À la veille d’un vote au Parlement qui pourrait faire avancer l’histoire ou entretenir la crise actuelle, Boris Johnson, qui peut compter sur le soutien de 259 députés, va devoir aller chercher des appuis parmi les « brexiters » radicaux de l’European Research Group (ERG), dont 28 députés revendiquent une appartenance, parmi les quelques travaillistes favorables à un divorce avec accord — ils sont 21 — et parmi les conservateurs qu’il a expulsés du parti en septembre pour s’être opposés à une sortie de l’UE sans accord.

Une opposition claire

Depuis le 15 janvier, les élus britanniques ont rejeté l’accord de Brexit par des majorités écrasantes de 432, 391 et 344 voix. En mars dernier, le dernier vote sur l’accord de Theresa May a confirmé l’appui de 286 parlementaires seulement au deal négocié avec l’UE, soit le plus haut résultat à ce jour, à 34 voix d’une majorité.

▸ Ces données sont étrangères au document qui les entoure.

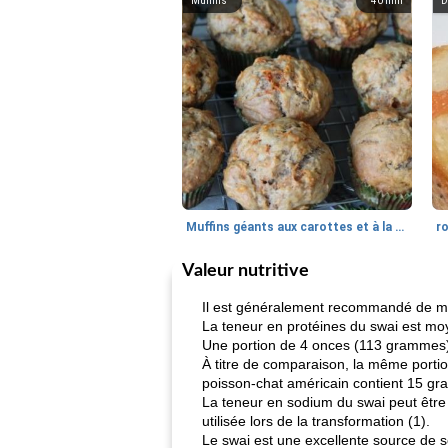
Muffins
40
min
D
Muffins géants aux carottes et à la banane de Nif
r
Valeur nutritive
Il est généralement recommandé de man
La teneur en protéines du swai est moy
Une portion de 4 onces (113 grammes) d
À titre de comparaison, la même porti
poisson-chat américain contient 15 gr
La teneur en sodium du swai peut être 
utilisée lors de la transformation (1).
Le swai est une excellente source de 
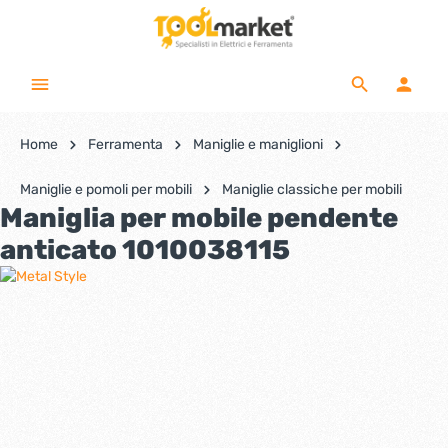
Home
Ferramenta
Maniglie e maniglioni
Maniglie e pomoli per mobili
Maniglie classiche per mobili
Maniglia per mobile pendente
anticato 1010038115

En cas d’échec, Boris Johnson va devoir respecter une loi britannique nouvellement adoptée et solliciter un report de trois mois du Brexit afin d’éviter une sortie de l’UE sans accord. Un délai de plus — pour un Brexit initialement prévu le 29 mars dernier — que le président de la Commission européenne, Jean-Claude Juncker, a repoussé du revers de la main jeudi. « Il n’y aura pas de prolongation, a-t-il assuré en conférence de presse à Bruxelles. Nous avons conclu un accord. Les choses doivent être faites maintenant. Il n’y a pas de discussion à avoir pour un report. »

Reste que, pour plusieurs experts, ce délai demeure le scénario le plus probable, mais également celui dont l’opposition voudrait profiter pour soumettre l’accord à un référendum. « La meilleure façon de résoudre le Brexit est de donner à la population le dernier mot lors d’un vote populaire », a déclaré Jeremy Corbyn.

Un dernier mot qui pourrait sonner la fin du Brexit. En effet, une analyse exhaustive de sondages d’opinion sur le Brexit menée par YouGov pour l’Evening Standard montre que, depuis 2016, les Britanniques ont changé leur fusil d’épaule et sont désormais plus favorables à un maintien du pays au sein de l’UE qu’à un divorce. Depuis juillet 2017, 204 sondages sur 226 indiquent que l’option du « Remain » est en avance, contre 7 seulement qui placent la séparation en tête et 15 qui mettent les deux options au coude-à-coude.